> _DIRECTIVE_
The records follow. Filter them to the lines that hold "فاصله".

──────── EXCERPTED RECORDS ────────

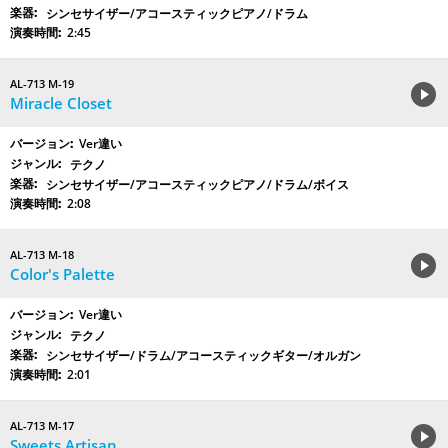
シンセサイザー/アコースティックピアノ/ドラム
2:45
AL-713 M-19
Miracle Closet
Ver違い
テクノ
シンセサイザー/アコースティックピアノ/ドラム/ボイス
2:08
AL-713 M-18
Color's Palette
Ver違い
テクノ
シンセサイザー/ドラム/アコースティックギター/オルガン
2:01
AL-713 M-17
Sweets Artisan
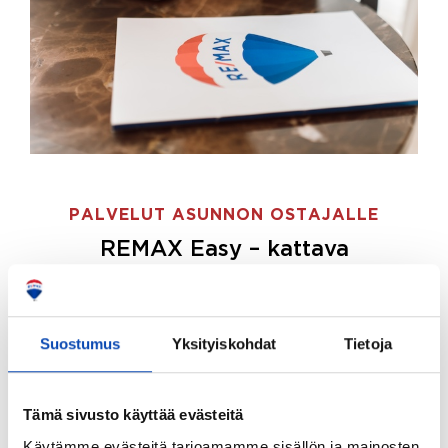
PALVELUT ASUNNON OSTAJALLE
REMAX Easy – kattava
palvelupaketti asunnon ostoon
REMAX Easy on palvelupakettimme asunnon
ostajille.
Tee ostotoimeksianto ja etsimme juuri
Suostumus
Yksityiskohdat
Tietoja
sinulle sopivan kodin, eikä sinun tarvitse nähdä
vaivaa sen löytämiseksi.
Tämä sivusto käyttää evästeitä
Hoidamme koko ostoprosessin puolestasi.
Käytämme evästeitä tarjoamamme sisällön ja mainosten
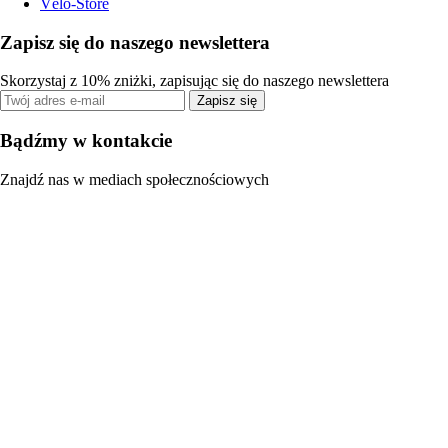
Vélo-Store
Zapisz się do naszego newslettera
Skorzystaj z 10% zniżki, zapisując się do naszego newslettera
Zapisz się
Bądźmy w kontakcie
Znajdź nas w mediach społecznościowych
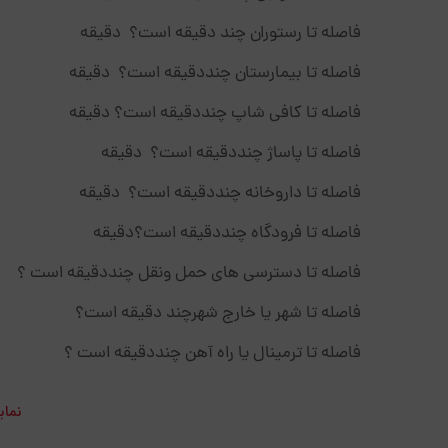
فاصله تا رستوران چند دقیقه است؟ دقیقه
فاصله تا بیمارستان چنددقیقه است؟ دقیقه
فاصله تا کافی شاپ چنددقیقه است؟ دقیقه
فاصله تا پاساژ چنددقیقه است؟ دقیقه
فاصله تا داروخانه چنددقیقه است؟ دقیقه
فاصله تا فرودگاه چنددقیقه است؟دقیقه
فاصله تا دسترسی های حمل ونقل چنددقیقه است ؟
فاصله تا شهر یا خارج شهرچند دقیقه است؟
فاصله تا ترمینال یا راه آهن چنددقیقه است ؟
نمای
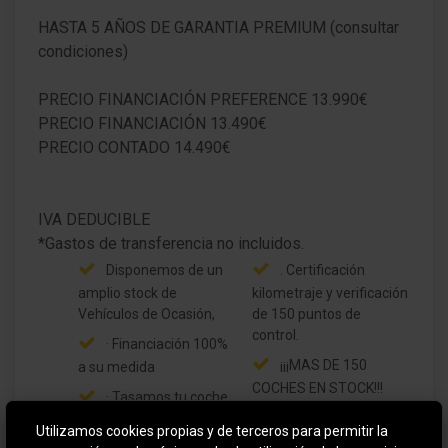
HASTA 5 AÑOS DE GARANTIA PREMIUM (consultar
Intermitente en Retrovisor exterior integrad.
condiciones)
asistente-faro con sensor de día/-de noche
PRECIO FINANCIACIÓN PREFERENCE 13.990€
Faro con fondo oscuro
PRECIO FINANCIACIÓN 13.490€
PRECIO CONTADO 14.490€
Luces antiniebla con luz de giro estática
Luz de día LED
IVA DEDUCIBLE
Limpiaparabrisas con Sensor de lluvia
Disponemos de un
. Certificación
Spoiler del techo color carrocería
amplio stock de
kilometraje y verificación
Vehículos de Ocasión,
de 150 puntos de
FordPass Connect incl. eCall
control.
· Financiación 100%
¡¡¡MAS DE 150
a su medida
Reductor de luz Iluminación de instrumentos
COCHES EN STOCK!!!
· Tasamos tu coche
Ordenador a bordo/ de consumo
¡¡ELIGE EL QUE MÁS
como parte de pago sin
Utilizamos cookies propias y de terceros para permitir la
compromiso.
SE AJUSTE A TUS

────────

> _ANSWER BOX_
فاصله تا رستوران چند دقیقه است؟ دقیقه
فاصله تا بیمارستان چنددقیقه است؟ دقیقه
فاصله تا کافی شاپ چنددقیقه است؟ دقیقه
فاصله تا پاساژ چنددقیقه است؟ دقیقه
فاصله تا داروخانه چنددقیقه است؟ دقیقه
فاصله تا فرودگاه چنددقیقه است؟دقیقه
فاصله تا دسترسی های حمل ونقل چنددقیقه است ؟
فاصله تا شهر یا خارج شهرچند دقیقه است؟
فاصله تا ترمینال یا راه آهن چنددقیقه است ؟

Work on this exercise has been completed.